Espérance de vie et tourisme

Le peuple français se félicitait avec raison d’avoir l’espérance de vie à la naissance la plus élevée d’Europe et l’une des meilleures du monde.

Voilà qu’une enquête de l’INED vient ternir cette belle image. Ces enquêteurs briseurs de rêve ont eu la malveillante idée d’introduire le paramètre de qualité de vie dans l’évaluation des exploits sanitaires des nations. Et patatras, voilà que la France n’arrive désormais qu’en onzième position en Europe et je n’ose même pas imaginer sa place dans le monde…

On vivrait donc vieux, mais malades ou tristes.

Mauvaise pour notre orgueil national, cette nouvelle est excellente pour le clinicien que je suis. Désormais, un chiffre ne devrait plus suffire à établir la vérité clinique. Puisque l’énumération des années écoulées entre le premier et le dernier souffle de vie ne sont plus le label officiel de la bonne santé, nous pouvons espérer que les chiffres perdront progressivement leur monopole sémiologique.

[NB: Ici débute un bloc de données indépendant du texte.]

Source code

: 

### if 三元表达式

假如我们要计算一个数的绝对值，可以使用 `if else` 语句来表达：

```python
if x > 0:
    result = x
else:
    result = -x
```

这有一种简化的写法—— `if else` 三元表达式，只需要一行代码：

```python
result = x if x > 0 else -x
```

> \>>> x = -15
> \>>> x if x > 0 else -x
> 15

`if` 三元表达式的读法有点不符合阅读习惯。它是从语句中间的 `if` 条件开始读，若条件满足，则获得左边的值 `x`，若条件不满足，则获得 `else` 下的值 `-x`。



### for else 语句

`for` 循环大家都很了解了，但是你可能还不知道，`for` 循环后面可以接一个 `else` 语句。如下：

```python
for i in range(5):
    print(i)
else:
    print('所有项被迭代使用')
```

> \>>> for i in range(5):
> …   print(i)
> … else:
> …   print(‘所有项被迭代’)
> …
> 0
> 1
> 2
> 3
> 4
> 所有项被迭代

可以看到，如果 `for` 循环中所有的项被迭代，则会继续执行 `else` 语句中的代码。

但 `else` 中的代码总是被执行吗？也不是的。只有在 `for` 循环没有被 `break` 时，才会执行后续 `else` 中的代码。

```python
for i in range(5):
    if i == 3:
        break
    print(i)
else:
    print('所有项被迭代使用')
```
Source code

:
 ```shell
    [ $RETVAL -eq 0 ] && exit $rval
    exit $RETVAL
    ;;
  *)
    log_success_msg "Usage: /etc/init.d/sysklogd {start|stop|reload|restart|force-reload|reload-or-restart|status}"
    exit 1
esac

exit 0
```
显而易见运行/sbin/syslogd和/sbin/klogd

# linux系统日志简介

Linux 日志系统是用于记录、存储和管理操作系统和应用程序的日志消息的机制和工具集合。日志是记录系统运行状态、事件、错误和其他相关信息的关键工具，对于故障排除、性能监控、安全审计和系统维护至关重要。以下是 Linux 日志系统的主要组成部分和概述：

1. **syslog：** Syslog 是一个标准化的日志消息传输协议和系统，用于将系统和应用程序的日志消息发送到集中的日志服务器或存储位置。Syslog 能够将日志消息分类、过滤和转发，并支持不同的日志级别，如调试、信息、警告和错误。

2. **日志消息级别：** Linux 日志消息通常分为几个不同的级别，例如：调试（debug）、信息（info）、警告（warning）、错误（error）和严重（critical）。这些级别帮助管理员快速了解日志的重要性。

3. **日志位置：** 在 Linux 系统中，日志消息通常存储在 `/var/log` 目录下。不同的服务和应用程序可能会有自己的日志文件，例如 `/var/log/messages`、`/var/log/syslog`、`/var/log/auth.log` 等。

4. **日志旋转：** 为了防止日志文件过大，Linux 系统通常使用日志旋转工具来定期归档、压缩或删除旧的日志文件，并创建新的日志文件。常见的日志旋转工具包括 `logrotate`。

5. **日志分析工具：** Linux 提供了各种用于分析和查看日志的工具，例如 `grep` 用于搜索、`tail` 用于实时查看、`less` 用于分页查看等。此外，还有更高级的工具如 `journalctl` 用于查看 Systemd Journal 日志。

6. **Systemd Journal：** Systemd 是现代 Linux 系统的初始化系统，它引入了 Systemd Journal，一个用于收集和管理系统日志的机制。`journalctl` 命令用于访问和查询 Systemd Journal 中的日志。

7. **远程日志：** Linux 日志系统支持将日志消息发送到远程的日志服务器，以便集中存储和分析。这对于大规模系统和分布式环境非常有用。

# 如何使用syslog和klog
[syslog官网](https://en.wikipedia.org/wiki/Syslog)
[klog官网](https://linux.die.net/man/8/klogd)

Ainsi les baisses de chiffres tensionnels, glycémiques, lipidiques ou PSAïques ne seront plus les seuls critères de la réussite médicale, encore faudra-t-il prouver l’impact de ces décroissances sur la quantité et la qualité de vie.

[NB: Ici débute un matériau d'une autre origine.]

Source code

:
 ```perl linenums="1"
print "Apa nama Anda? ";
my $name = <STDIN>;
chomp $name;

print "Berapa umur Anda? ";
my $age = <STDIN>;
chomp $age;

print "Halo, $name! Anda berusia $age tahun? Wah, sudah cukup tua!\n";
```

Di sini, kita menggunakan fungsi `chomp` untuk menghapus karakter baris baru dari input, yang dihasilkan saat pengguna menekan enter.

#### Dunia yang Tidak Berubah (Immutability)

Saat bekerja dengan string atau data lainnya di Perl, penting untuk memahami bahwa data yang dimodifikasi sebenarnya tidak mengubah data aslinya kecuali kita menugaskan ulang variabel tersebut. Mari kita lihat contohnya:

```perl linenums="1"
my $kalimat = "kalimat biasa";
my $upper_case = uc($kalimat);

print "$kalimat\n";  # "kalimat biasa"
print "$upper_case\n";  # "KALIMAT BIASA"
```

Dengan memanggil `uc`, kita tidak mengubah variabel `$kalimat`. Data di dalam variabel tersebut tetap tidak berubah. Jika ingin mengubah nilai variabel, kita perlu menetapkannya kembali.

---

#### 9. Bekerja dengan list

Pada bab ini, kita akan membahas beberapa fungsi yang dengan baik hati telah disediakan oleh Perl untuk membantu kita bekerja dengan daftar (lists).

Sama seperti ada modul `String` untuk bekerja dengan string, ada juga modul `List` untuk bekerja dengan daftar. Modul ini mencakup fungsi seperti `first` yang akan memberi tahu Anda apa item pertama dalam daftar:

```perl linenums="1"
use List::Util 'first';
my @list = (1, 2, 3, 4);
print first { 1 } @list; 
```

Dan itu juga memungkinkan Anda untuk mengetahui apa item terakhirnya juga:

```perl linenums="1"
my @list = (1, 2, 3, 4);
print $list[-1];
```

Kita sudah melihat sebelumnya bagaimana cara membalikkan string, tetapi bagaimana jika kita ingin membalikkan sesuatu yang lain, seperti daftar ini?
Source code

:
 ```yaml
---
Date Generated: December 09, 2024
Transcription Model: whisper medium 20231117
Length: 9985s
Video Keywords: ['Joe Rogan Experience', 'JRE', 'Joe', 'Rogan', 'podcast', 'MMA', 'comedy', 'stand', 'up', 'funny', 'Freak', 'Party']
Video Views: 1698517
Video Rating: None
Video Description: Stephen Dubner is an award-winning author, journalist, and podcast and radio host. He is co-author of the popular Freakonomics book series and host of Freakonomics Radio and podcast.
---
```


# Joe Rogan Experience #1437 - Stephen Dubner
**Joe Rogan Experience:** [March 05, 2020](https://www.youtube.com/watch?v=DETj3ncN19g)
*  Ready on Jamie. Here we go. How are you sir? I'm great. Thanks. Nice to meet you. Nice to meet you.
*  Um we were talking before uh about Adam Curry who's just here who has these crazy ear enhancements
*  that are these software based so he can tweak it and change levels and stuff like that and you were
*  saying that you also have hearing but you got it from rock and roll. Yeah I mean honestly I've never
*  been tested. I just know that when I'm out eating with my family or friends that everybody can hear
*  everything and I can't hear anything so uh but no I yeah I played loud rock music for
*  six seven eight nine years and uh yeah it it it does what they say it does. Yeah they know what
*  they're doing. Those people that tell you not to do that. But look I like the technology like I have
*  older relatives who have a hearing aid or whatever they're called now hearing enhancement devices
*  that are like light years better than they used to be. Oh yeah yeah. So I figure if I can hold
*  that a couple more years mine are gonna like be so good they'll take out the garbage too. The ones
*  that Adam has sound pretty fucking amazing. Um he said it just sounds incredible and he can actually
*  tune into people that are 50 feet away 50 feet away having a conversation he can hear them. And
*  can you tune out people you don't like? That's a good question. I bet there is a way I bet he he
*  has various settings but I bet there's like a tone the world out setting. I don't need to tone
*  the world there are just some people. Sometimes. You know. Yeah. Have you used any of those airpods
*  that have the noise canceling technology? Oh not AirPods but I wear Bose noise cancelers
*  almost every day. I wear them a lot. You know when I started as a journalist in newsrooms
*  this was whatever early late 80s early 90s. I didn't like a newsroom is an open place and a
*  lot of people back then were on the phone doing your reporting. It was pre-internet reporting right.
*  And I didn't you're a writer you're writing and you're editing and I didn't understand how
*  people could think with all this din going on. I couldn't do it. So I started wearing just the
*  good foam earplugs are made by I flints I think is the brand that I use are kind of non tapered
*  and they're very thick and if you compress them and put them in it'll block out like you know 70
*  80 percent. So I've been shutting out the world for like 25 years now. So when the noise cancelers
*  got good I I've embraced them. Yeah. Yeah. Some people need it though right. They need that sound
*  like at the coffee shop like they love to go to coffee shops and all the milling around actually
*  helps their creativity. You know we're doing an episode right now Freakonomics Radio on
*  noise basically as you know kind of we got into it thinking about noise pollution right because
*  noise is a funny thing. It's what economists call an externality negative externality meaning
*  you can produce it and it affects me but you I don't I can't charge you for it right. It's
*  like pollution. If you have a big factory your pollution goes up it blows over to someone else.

Ces nouvelles évaluations qualitatives seront-elles réellement moins factices et moins manipulables que les traditionnelles évaluations numériques ? On peut en douter…

Je pense à ces nombreuses personnes âgées, venues me voir, angoissées à l’idée de leur prochain départ pour les Indes ou le Pérou, car elles avaient eu la malencontreuse idée de succomber à la mercatique du voyage organisé part leur mutuelle de santé. Certaines me suppliaient de faire un certificat médical les dispensant de ces départs vers l’inconnu, même si mon acte illicite risquait de nuire à l’industrie du tourisme.

Si le tourisme du troisième âge était défini comme critère de « qualité de vie », il se trouverait des manipulateurs capables de produire du tourisme à la chaîne, pour améliorer les indicateurs sanitaires. Pour que le critère touristique soit scientifiquement validé, il faudrait le moduler en indiquant si le voyage a été réalisé avec la joie au cœur ou avec la peur au ventre.